Well, prove what is a claim and what not.
> All the talk all over the web about equal or level playing fields is missing the point.
@a_pleasant_illusion This is a simple consequence of the fact that chess people are in general interested in chess but not in AI problems. And the question "what engine is the strongest" is important for the chess world as engines are actively used by people, a lot believe that SF actually is, this is why the claims like "AlphaZero demolished Stockfish" attract a lot of controversy.
The point of Deep Mind of course is that they invented a ridiculously effective algorithm to learn machines from total zero to incredible level, albeit in quite restricted but still pretty general set of fields (closed, easy-to-simulate environments with a well-defined and easy-to-calculate performance function). And its incredibility is not decreased by such trivialities as SF not having bases or being of the latest version - 64CPU SF8 is a godlike player even without all this things. That this algorithm can be simulated only on the superhardware - is inferior; the point is that it CAN be simulated at all, and this may change the ACTUAL world, not the chess world. In a sense it is sad that people prefer to discuss Stockfish thing instead, but this is also quite expected in the chess community. Singularitarians obviously discuss the opposite.

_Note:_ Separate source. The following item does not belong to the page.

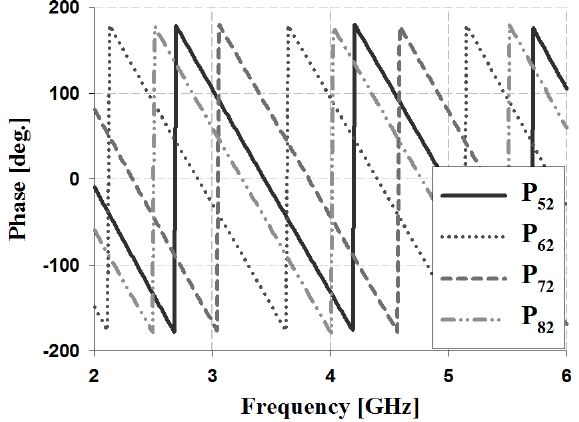
Figure 13. Simulation analysis of phase difference for input Port 1.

@Wolfram_EP Why do you think that 64CPU SF8 with minute per move is a godlike player!? What do you say about 64 000 CPU with 24 hour per move!?
And this is achievable on modern supercomputers like Lomonosov or Titan or other
SF dev on 64000 CPU doesn't make sense, the devs didn't optimize it for such a big number of cores. SMP is not tested very well in fishtest even for 64 cores.
Well, I mean the best machine learning achievement in chess was Giraffe which is hardly a GM level on a reasonable hardware. SF8 is the result of long and hard development with a lot of clever tweaks and tricks and is far beyond a GM level on the smartphone.
Ok, we'll wait for a really good match with more or less equal iron conditions. I hope AlphaZero still will be interested in this, they got a good intermediate result. And someday we will see a similar match.
Now Houdini and Komodo seems to be in best shape.
Houdini just won TCEC tournament
> I hope AlphaZero still will be interested in this
@GuardianRM Deep Mind is not interested in creating a computer chess world champion, it is interesting in creating an Artificial General Intelligence. Chess and Shogi are more like "well, these seem to be easy problems, let's spend a couple of months to them and move to the next milestone".
I think they could create a machine that dominates the current top engine trinity in a more convincing way but what's the point for them? Considering the enourmous amount of resources they used for this learning, it will be extra hard to obtain big money on this, and in the long-term prospective chess is useless for Google, unlike general AI algorithms. The latter ones are the only reason why they are actually using these resources.
@ilidiomartins This is arguable. TCEC is not a reliable benchmark due to quite small amount of games played (yes, even 100 superfinal games is a small number in computer chess). If you look at Stage 2 results, you'll notice that the score was 18.5-18.5-18.0 H-K-SF respectively, and the fact SF didn't make it can as well be unluck. CCRL list (http://www.computerchess.org.uk/ccrl/4040/ ) is more reliable due to a bigger number of games. All in all, at the moment the difference in skills of H, K and SF is quite minor and who is superior often depends on secondary conditions like time control, hardware, presence of endgame tablebases etc.